En su sentido más noble, la política es el arte de servir al bien común. Se supone que la política es el escenario en el que la fuerza de la palabra sustituye la violencia, en el que las diferencias se tramitan con argumentos y donde el poder se ejerce no para destruir a nadie sino para garantizar derechos y oportunidades.
Sin embargo, cuando el político se desvía del camino de servir a bien común, representado en la totalidad de la sociedad, y pierde el norte en torno a la defensa de la verdad, entonces la política se degrada, se vuelve escenario de vanidades, de ambiciones, de engaños y de la defensa de intereses particulares, polítiqueros y económicos.
Por eso, el primer pecado del político es olvidar el propósito. Y entonces, el poder deja de ser un medio para transformar y se convierte en un fin para dominar. El político empieza a vivir pendiente del aplauso, del titular, del “me gusta” y para ello hace lo que sea, incluso mentir, desinformar, ofender, odiar y destruir.

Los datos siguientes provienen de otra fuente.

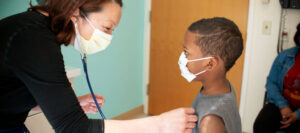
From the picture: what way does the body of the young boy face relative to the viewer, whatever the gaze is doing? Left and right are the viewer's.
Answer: facing to the left of the viewer

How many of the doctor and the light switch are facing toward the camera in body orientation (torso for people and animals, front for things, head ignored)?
1

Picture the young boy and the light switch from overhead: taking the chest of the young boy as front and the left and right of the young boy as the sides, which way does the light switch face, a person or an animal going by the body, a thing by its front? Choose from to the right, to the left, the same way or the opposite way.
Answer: to the left

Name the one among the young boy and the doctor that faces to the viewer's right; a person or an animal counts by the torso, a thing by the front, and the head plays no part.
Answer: the doctor

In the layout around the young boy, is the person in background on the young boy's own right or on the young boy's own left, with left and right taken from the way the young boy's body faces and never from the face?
on the young boy's own right

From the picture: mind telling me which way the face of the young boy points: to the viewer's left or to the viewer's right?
to the viewer's left

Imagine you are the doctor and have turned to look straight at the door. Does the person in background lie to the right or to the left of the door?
right

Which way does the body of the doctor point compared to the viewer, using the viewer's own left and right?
facing to the right of the viewer

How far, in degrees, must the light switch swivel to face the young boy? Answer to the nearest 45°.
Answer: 0° — it already faces them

Se vuelve experto en pecar contra la verdad, actuando con cálculo y no con convicción.
Miente para ganar votos, oculta errores para conservar una falsa imagen y distorsiona hechos para justificar decisiones. El político que pierde la relación con la verdad termina perdiendo también la confianza de la gente y la legitimidad de su palabra.

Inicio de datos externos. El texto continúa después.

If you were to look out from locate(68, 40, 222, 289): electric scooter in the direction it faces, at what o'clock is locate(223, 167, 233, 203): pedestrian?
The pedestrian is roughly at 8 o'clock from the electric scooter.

Se vuelve, también, experto en la comisión de pecados contra la justicia y la ética: el tráfico de influencias, la contratación amañada, el clientelismo y la tentación de la corrupción, olvidando que la autoridad que le otorga el pueblo mediante la votación, es un mandato moral y no un botín económico.
En este punto aparecen los pecados contra la democracia: el desprecio por la participación ciudadana, la persecución del contradictor, el uso del poder para dividir o deslegitimar las instituciones cuando no se someten a sus intereses. Así, la democracia se vacía de contenido, se vuelve solo formalidad vacía, discurso hueco, simulacro de participación.
Y, finalmente, están los pecados contra la humildad y la coherencia, porque termina creyéndose el dueño de la verdad, siendo incapaz de reconocer errores, con el agravante de que se rodea de aduladores y turiferarios que alimentan su ego y le impiden ver con el humo del incienso lo errado del camino escogido.
El político que predica principios y valores y no los practica, deja de ser referente y se convierte en una caricatura que tarde o temprano la sociedad habrá de borrar y de olvidar.
Colombia necesita políticos que vuelvan al origen: al servicio, a la escucha, a la decencia, al respeto, a la responsabilidad y al compromiso con la verdad y el interés común.
Los nuevos liderazgos que lleguen de la mano de los jóvenes consejeros municipales y locales elegidos este domingo, 19 de octubre de 2025, pueden ser la esperanza de un viraje en la política en su sentido más noble.